See also our Local Rank docs.
AVIATION_RANK
A log scale numerical value between 0 and 100 with a five-level hierarchical impact schema. Aviation Rank indicates how much an event will impact flight bookings by considering both domestic and international travel. It can be mapped to the predicted increase in demand based on people flying to an event. Therefore, events with higher Aviation Rank are expected to result in more people taking flights than lower Aviation Rank events. Aviation Rank is calculated for events in the categories concerts, conferences, expos, sports, festivals, performing-arts, observances, public-holidays, and school-holidays. If aviation_rank is not intended to be available for an event or we couldn't calculate it, this field will be null.
See also our Aviation Rank docs.
STATUS
The publication state of the event.
Possible values:
active
- the event is published and valid.
deleted
- the event was removed, either because it was cancelled or is a duplicate.
BRAND_SAFE
Whether or not this event is considered brand-safe. Examples of brand-unsafe events include content that promotes hate, violence, or discrimination, coarse language, content that is sexually suggestive or explicit, etc.
PARENT_EVENT_ID
Used to indicate if this event is part of a larger event. These types of events are called umbrella events in the system. For example, a large multi-day parent umbrella event may have individual child events for sessions on different days. This field only shows if a child event has a parent id. It does not indicate if a parent event has child events. For details see our Umbrella Events docs.
CANCELLED_DT
The date and time the event was set to cancelled presented in your Snowflake session timezone. This field will be null
if deleted_reason
not set to cancelled
or cancelled date is not available.
POSTPONED_DT
The date and time the event was set to postponed presented in your Snowflake session timezone. This field will be null
if deleted_reason
is not 'postponed
' or postponed date is not available. Note this field is not the new date and time of the postponed event.
IMPACT_PATTERNS
Also known as “Demand impact patterns”. This field shows impact for leading days (days before the event), lagging days (days after an event) and the days the event occurs. It contains details such as the industry vertical the impact pattern applies to, the type of impact shown in the impact pattern, and an array of objects for each day showing the date in the local timezone of the event and the value of the impact_type for that given day.
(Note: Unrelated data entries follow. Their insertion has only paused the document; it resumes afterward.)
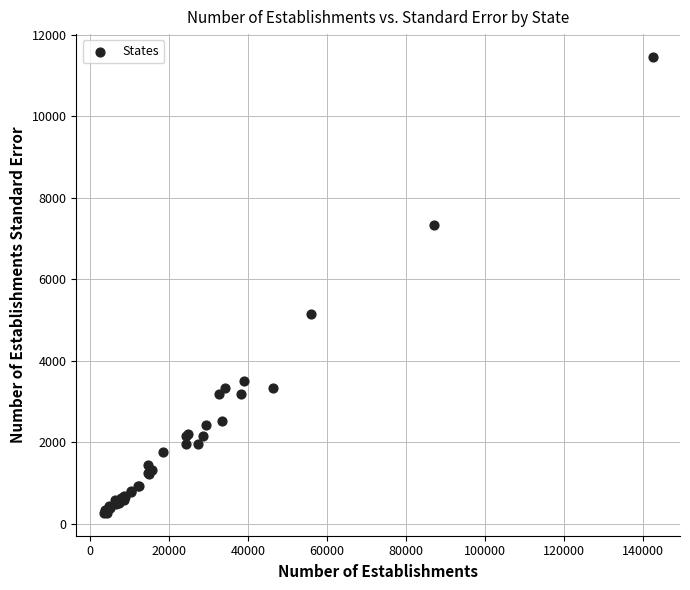

What Y value in the scatter plot is closest to 5860?

5152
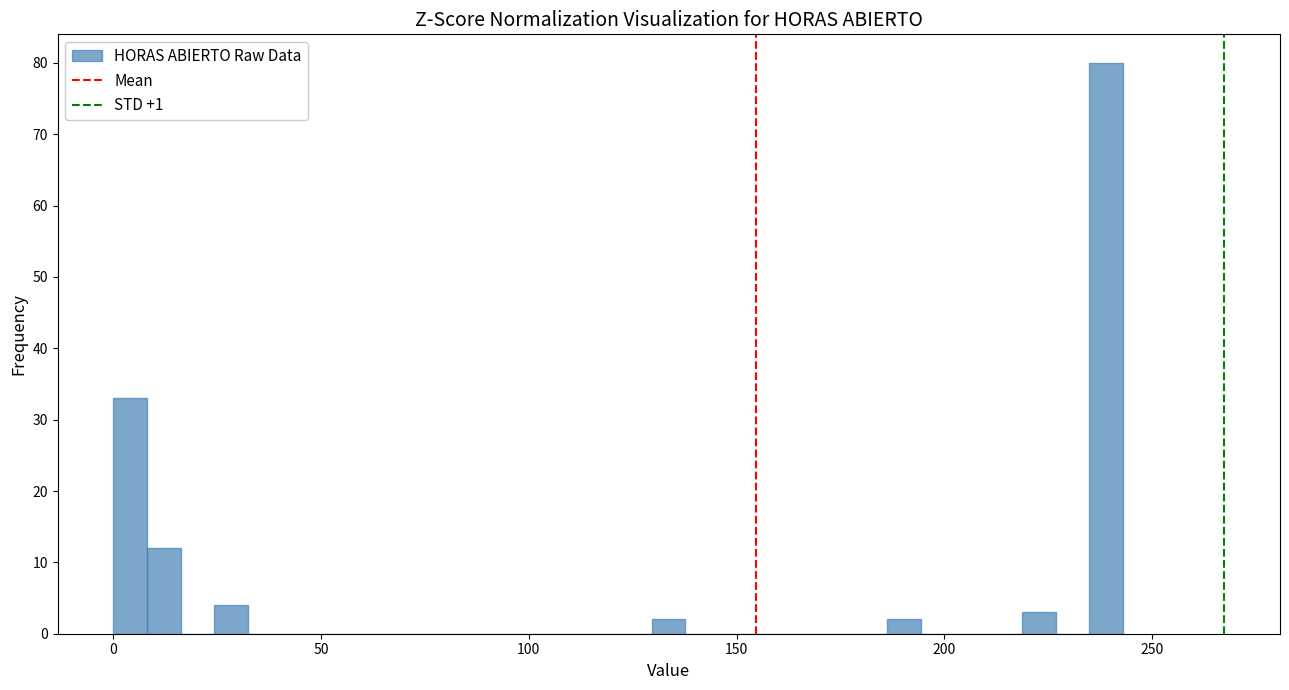

Read against the x-axis, roughly where is the centre of the tallest bar?

240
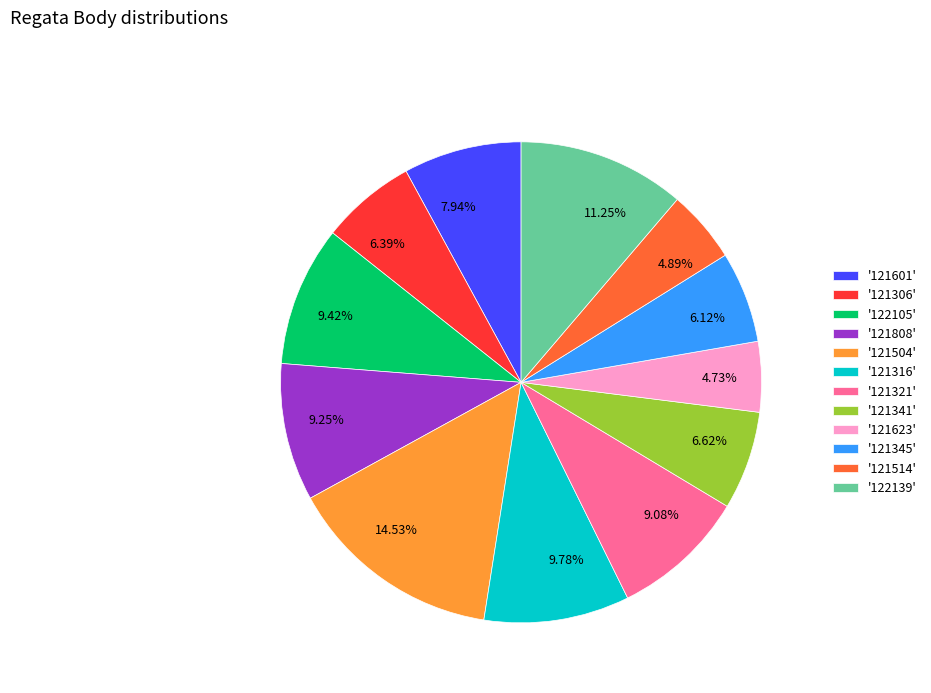

Does any single category account for the majority?

No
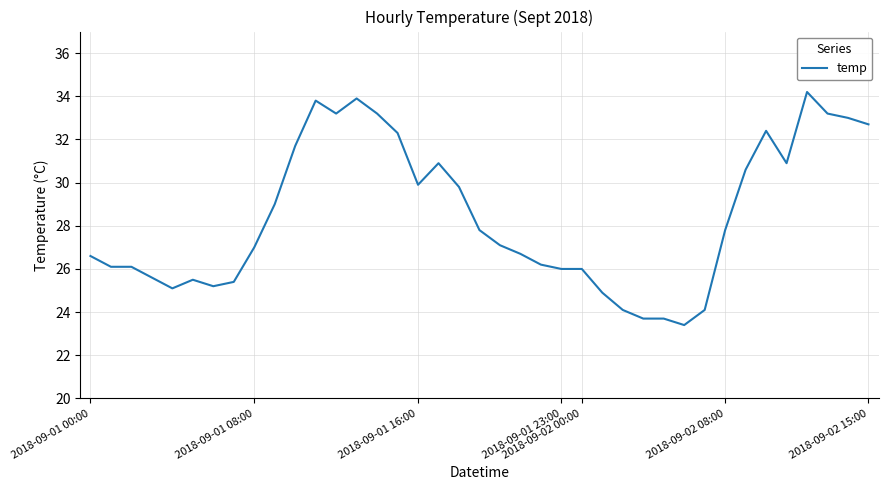

What is the greatest value displayed?

34.2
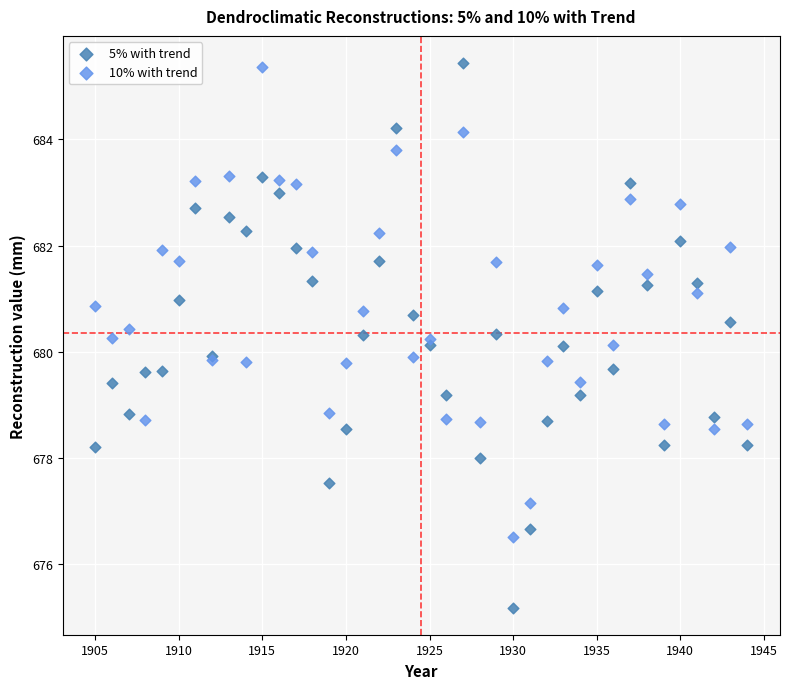

Which series has the widest spread of Y values?

5% with trend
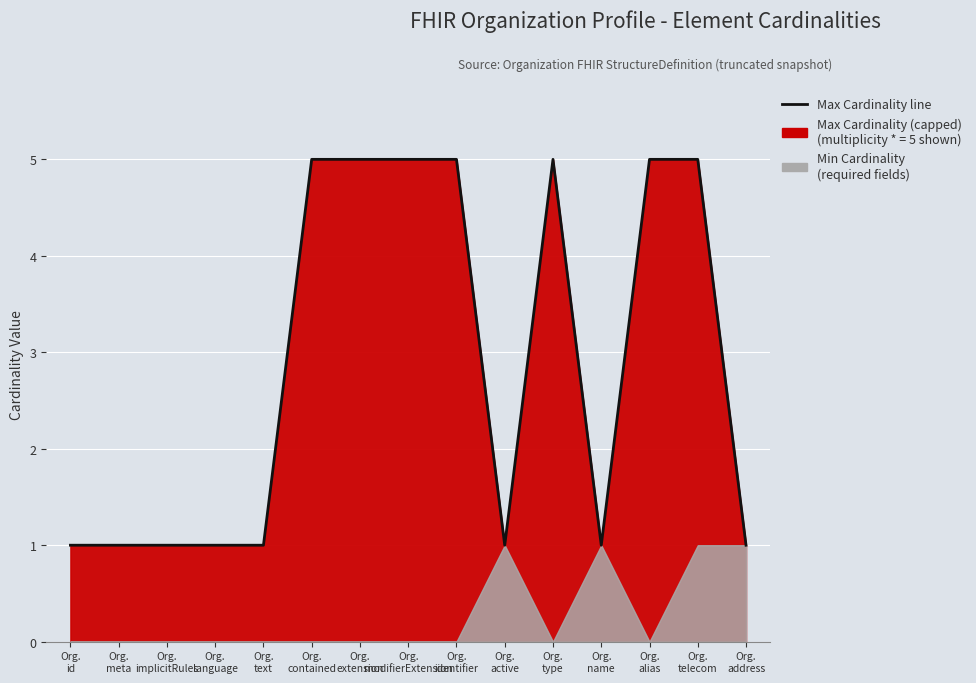

What is the label of the 5th point from the right?

Org.
type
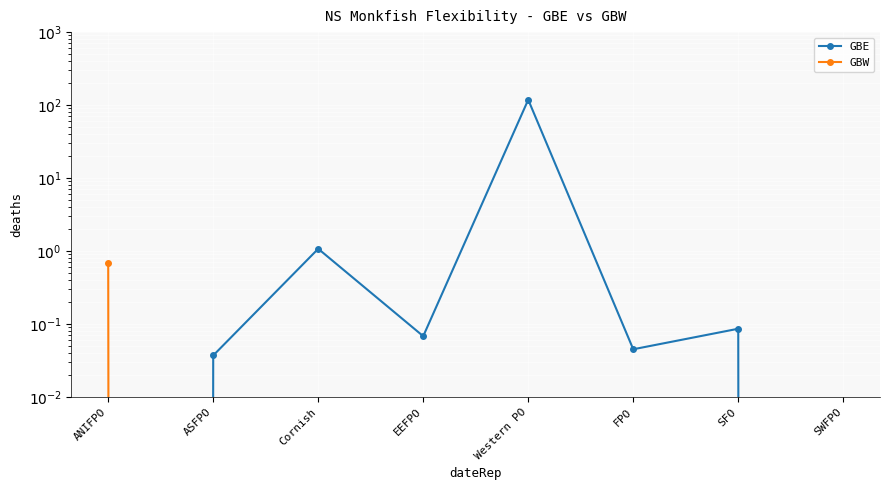

What are all the series names shown in the legend?

GBE, GBW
PREDICTED_EVENT_SPEND_ACCOMMODATION
The total predicted event spend for the accommodation industry. This field will be null
if the predicted event spend is not supported for this event.
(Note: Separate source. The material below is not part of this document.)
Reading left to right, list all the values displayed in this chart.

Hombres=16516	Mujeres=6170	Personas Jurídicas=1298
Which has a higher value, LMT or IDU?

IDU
PREDICTED_EVENT_SPEND_HOSPITALITY
The total predicted event spend for the hospitality industry. This field will be null
if the predicted event spend is not supported for this event.
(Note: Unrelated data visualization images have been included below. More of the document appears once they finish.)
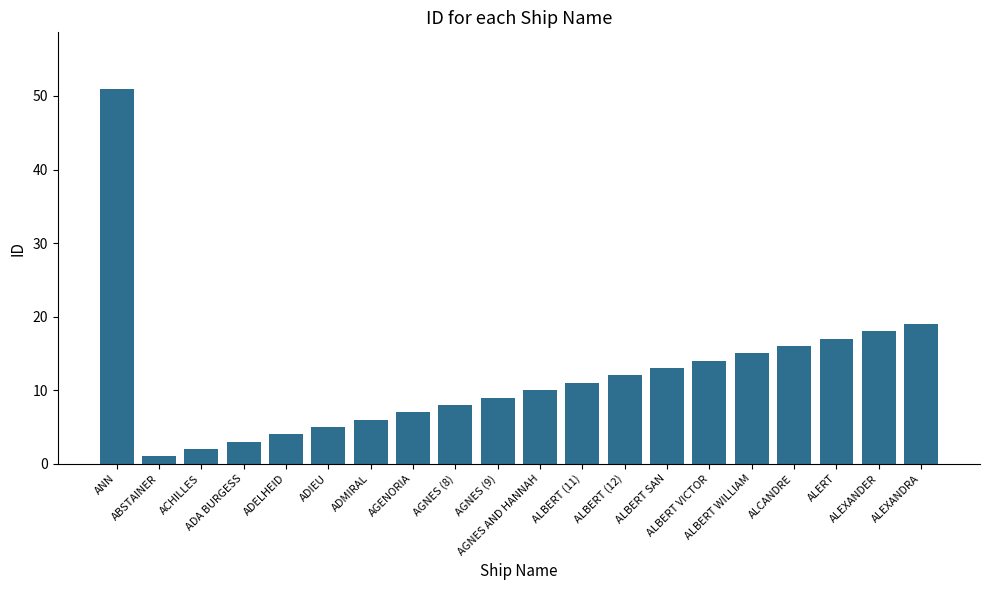

What is the value of the 17th bar from the left?

16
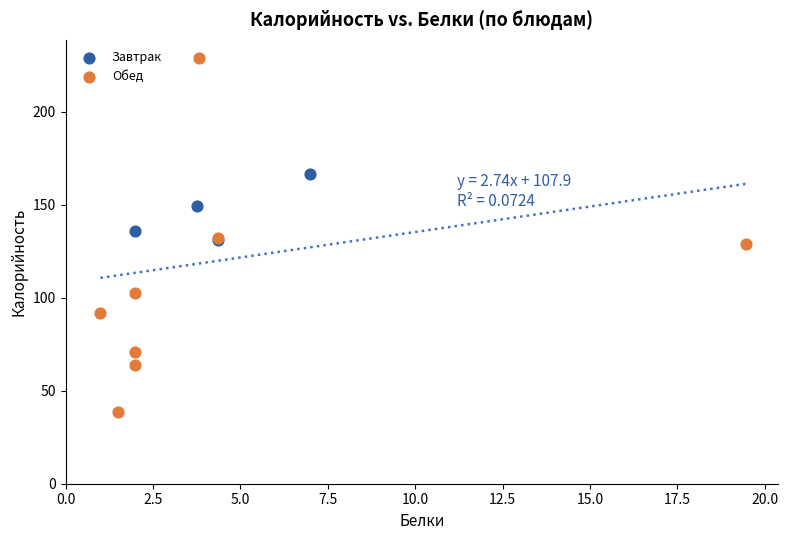

What are all the series names shown in the legend?

Завтрак, Обед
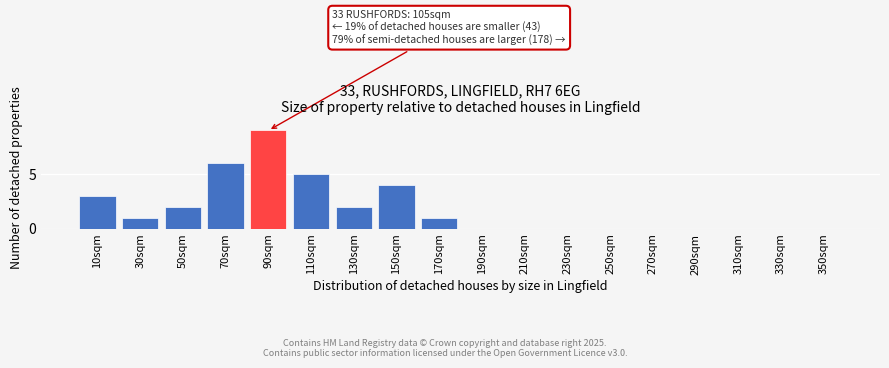

Reading left to right, what are all the values shown in this chart?

10sqm=3	30sqm=1	50sqm=2	70sqm=6	90sqm=9	110sqm=5	130sqm=2	150sqm=4	170sqm=1	190sqm=0	210sqm=0	230sqm=0	250sqm=0	270sqm=0	290sqm=0	310sqm=0	330sqm=0	350sqm=0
PREDICTED_EVENT_SPEND_TRANSPORTATION
The total predicted event spend for the transportation industry. This field will be null
if the predicted event spend is not supported for this event.
PHQ_LABELS
The PHQ Labels associated with the event. This field will be null
if there are no PHQ Labels for this event.
ALTERNATE_IDS
All alternate IDs for the event. Any event IDs that may have been used for this event in the past will be included here. It does not include the current event ID.
ROW_INSERTED_DT
The date and time this row was inserted in your local Snowflake session timezone. The row may have been deleted and inserted multiple times so it does not reflect when a broadcast is first seen, use CREATE_DT
for that.
ROW_UPDATED_DT
The date and time this row was last updated in your local Snowflake session timezone.